Another American prisoner, found on the same trip, had been buried in the ground with only his head projecting. His mouth had been propped open with a stick, a trail of sugar laid to it through the forest, and a handful thrown into it.
"Millions of ants had done the rest.

Cultural impact
The Roman Catholic Church was disestablished and a considerable amount of church land was purchased and redistributed. The land amounted to 170,917 hectares (422,350 acres), for which the Church asked $12,086,438.11 in March 1903. The purchase was completed on 22 December 1903 at a sale price of $7,239,784.66. The land redistribution program was stipulated in at least three laws: the Philippine Organic Act, the Public Lands Actand the Friar Lands Act. Section 10 of the Public Land Act limited purchases to a maximum of 16 hectares for an individual or 1024 hectares for a corporation or like association. Land was also offered for lease to landless farmers, at prices ranging from fifty centavos to one peso and fifty centavos per hectare per annum.
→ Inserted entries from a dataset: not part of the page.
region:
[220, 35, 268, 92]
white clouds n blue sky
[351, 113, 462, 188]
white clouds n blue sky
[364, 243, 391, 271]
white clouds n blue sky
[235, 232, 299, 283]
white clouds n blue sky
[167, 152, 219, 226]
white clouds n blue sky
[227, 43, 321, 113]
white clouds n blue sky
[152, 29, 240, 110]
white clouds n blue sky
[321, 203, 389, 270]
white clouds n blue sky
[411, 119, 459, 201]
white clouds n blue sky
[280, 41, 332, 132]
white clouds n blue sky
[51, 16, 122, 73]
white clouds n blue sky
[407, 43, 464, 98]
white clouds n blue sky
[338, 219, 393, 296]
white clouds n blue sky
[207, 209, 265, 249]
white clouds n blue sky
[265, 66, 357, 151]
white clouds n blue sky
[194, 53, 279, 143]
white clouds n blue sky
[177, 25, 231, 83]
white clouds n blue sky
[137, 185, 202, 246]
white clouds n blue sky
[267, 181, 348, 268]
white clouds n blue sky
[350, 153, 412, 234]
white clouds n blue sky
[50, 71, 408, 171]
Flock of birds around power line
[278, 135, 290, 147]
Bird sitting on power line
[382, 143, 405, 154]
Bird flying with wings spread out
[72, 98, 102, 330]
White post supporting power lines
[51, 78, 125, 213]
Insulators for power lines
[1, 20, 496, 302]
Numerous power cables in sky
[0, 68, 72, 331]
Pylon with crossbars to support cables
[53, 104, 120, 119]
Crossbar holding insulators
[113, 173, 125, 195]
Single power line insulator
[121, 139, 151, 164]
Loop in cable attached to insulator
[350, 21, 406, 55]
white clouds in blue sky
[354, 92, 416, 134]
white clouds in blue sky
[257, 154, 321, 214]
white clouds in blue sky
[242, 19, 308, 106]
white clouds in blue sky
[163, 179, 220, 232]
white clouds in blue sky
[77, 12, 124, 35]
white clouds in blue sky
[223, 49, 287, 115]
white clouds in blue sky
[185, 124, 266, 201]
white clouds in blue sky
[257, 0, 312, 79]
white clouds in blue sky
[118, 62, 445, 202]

Section 28 of the Public Lands Act stipulated that lease contracts may run for a maximum period of 25 years, renewable for another 25 years.
U.S. President McKinley, in his instructions to the First Philippine Commission in 1898, ordered the use of the Philippine languages as well as English for instructional purposes. The American administrators, finding the local languages to be too numerous and too difficult to learn and to write teaching materials in, ended up with a monolingual system in English with no attention paid to the other Philippine languages except for the token statement concerning the necessity of using them eventually for the system.

Philippine independence
On January 20, 1899, President McKinley appointed the First Philippine Commission (the Schurman Commission), a five-person group headed by Dr. Jacob Schurman, president of Cornell University, to investigate conditions in the islands and make recommendations. In the report that they issued to the president the following year, the commissioners acknowledged Filipino aspirations for independence; they declared, however, that the Philippines was not ready for it. Specific recommendations included the establishment of civilian government as rapidly as possible (the American chief executive in the islands at that time was the military governor), including establishment of a bicameral legislature, autonomous governments on the provincial and municipal levels, and a new system of free public elementary schools.
The Second Philippine Commission (the Taft Commission), appointed by McKinley on March 16, 1900, and headed by William Howard Taft, was granted legislative as well as limited executive powers. Between September 1900 and August 1902, it issued 499 laws. A judicial system was established, including a Supreme Court, and a legal code was drawn up to replace Spanish ordinances. A civil service was organized. The 1901 municipal code provided for popularly elected presidents, vice presidents, and councilors to serve on municipal boards. The municipal board members were responsible for collecting taxes, maintaining municipal properties, and undertaking necessary construction projects; they also elected provincial governors. In July 1901 the Philippine Constabulary was organized as an archipelago-wide police force to control brigandage and deal with the remnants of the insurgent movement. After military rule was terminated on July 4, 1901, the Philippine Constabulary gradually took over from United States army units the responsibility for suppressing guerrilla and bandit activities.